Discussion in 'Strings [DB]' started by RickSausage, Mar 6, 2008.


  1. RickSausage

    RickSausage

    Mar 6, 2008
    Hey everybody, newbie to the forum, please be kind as I'm sensitive and tend to cry easily...

    Anyone have any suggestions for livening up a set of dead strings? I'm just not gigging enough with my upright to make dropping a buck and change on a new set of strings worth it. At the same time, it just sounds so...dead.

    Thanks!
     
  2. Marcus Johnson

    Marcus Johnson

    Nov 28, 2001
    Maui
    Mr. Sausage;:meh:

    They often sound dead because the bass isn't getting played enough.... so it's a bit of a catch-22 in your case. Basses and strings like to be played, and the more they are played, the better they respond. Same's true of the player, obviously; use it or lose it.

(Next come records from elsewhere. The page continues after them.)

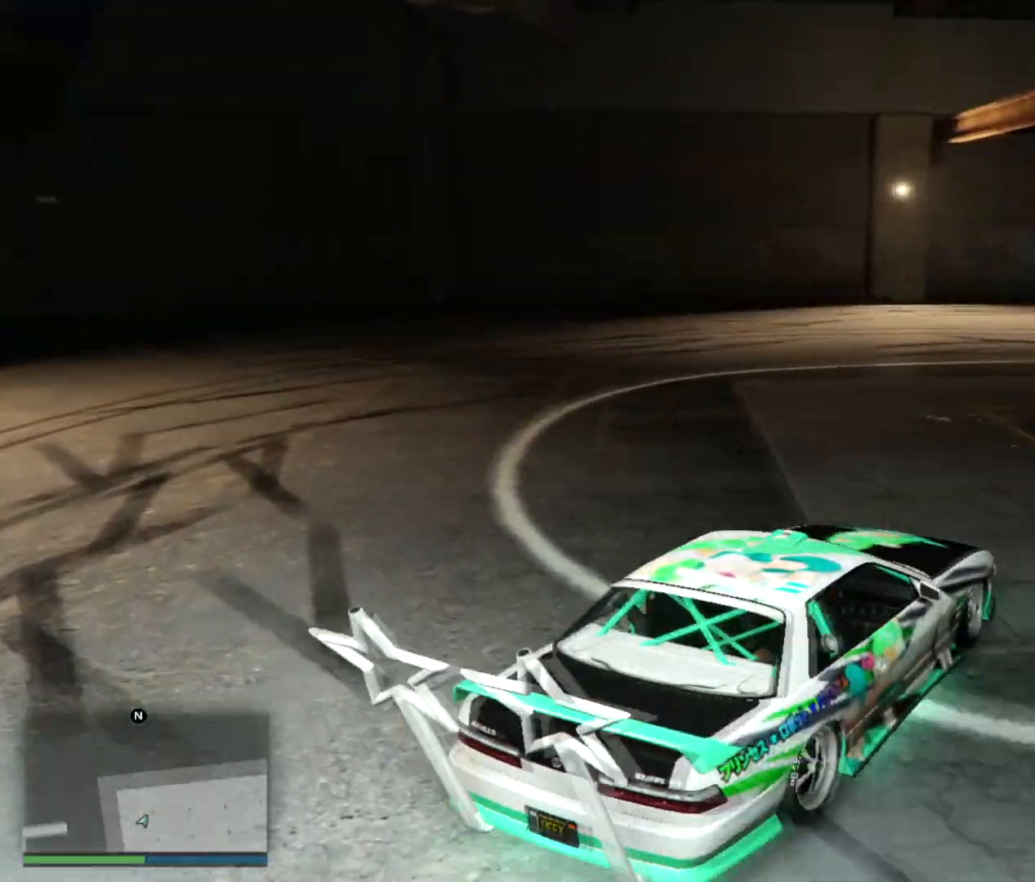
{"keys": ["w"], "events": [[83, "a", "down"], [267, "a", "up"]]}
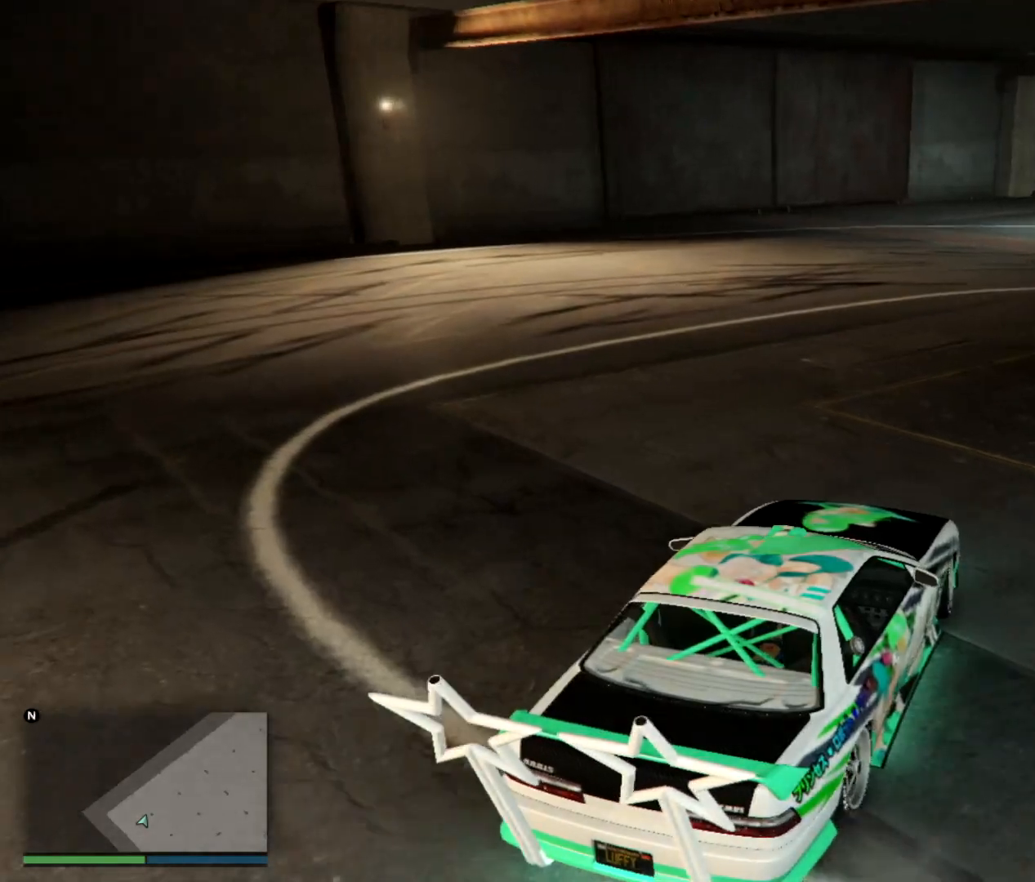
{"keys": ["a", "w"], "events": [[17, "a", "down"], [167, "a", "up"], [467, "a", "down"]]}
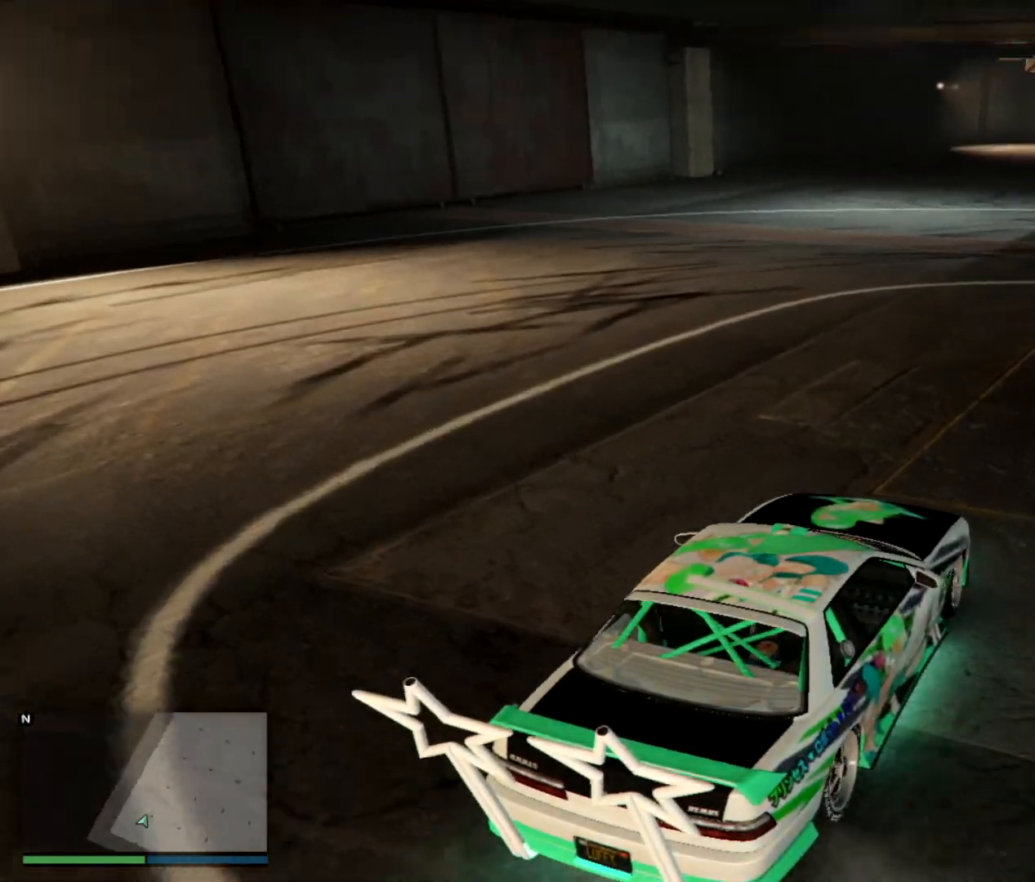
{"keys": ["w"], "events": [[66, "a", "up"]]}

    They could just be dead strings, too. What kind are they, and what are they sounding like?
     
  3. RickSausage

    RickSausage

    Mar 6, 2008
    It's been so long since I put them on I can't really remember what they are. I think they're Thomastiks?

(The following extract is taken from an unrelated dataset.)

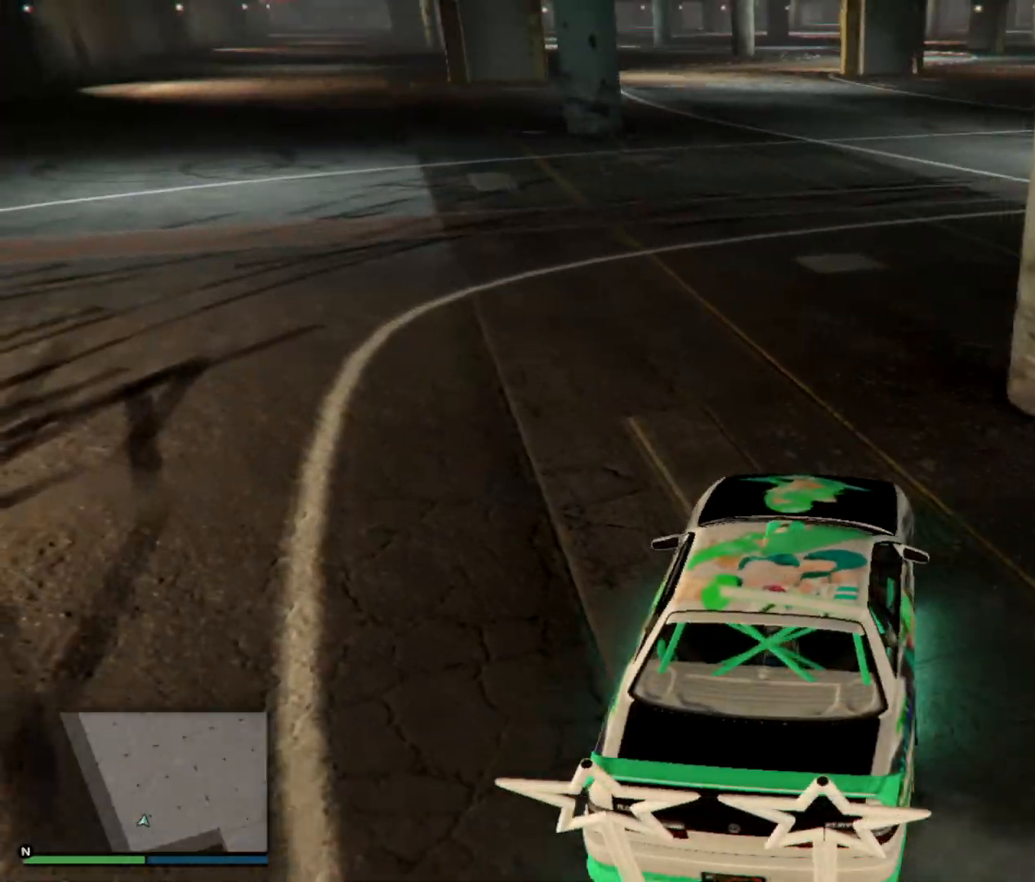
{"keys": ["w"], "events": [[84, "a", "down"], [234, "a", "up"]]}
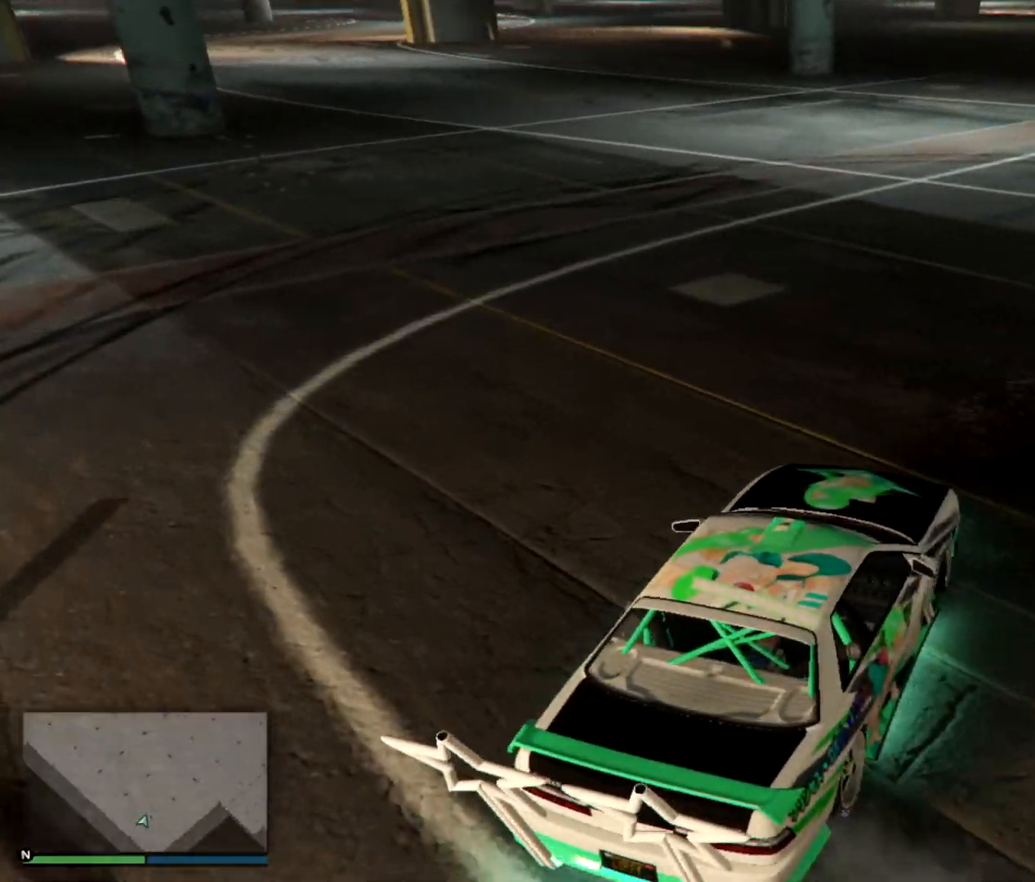
{"keys": ["w"], "events": [[33, "a", "down"], [350, "a", "up"]]}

    I don't know how to describe the sound other than "dead." Very dull tone, no sustain. I hardly ever change strings, even on my electrics - I just boil them when they go dead. But the upright? I really hate changing upright strings, not to mention what it costs to do so...
     
  4. Marcus Johnson

    Marcus Johnson

    Nov 28, 2001
    Maui
    They could just be crapped out. If you were to put on a new set of Thomastik Spirocores, you would solve your brightness problem for a considerably long time. Most people find them overly bright at first, and then they settle in and give you a nice, balanced sound for a looooong time. Probably the best value in DB strings for that reason. No DB strings are "cheap", but if you're looking for an all around string that sounds good on most basses, it's hard to go wrong with Spiros. If you break them down to a cost/day basis, I think they win hands down.
     
  5. RickSausage

    RickSausage

    Mar 6, 2008
    Cool. Thanks so much for the tip.
     
  6. Also, as Marcus has said, whether you are giging or not, play the thing as often as possible. Vibrate that wood, and wake it up. You'll be pleasantly suprised.
     
  7. jmpiwonka

    jmpiwonka

    Jun 11, 2002
    yeah. i need to play my bass more often. i can't seem to keep spiros on long enough to get them broken in.
    should start picking up my bass and atleast running through some scales and stuff every day :meh:
     
  8. Phil Rowan

    Phil Rowan Supporting Member

    Mar 2, 2005
    Brooklyn, NY
    Keep your eye out for a used set in the classifieds if you're worried about having to break them in. I bought a used set several years ago and they sounded great (and still do).
     
  9. bassat88

    bassat88

    Mar 3, 2008
    New York City
    It's all about those spirocores (sp?) those things can cut through glass!!
     
  10. RickSausage

    RickSausage

    Mar 6, 2008
    I did a Google search for Spirocores and I read somewhere that they're not great for arco. Any thoughts?
     
  11. Marcus Johnson

    Marcus Johnson

    Nov 28, 2001
    Maui
    Spiros are used successfully by many arco players, including entire sections of some great orchestras. I feel that the arco qualities of Spiros has been slagged unfairly in some circles. They do demand attention in order to control their relatively undamped character in comparison to other strings. They may not be the best choice for section work that may require a darker string. But they have a wide harmonic "footprint", and if you can learn to control them with the bow, they're really expressive arco strings.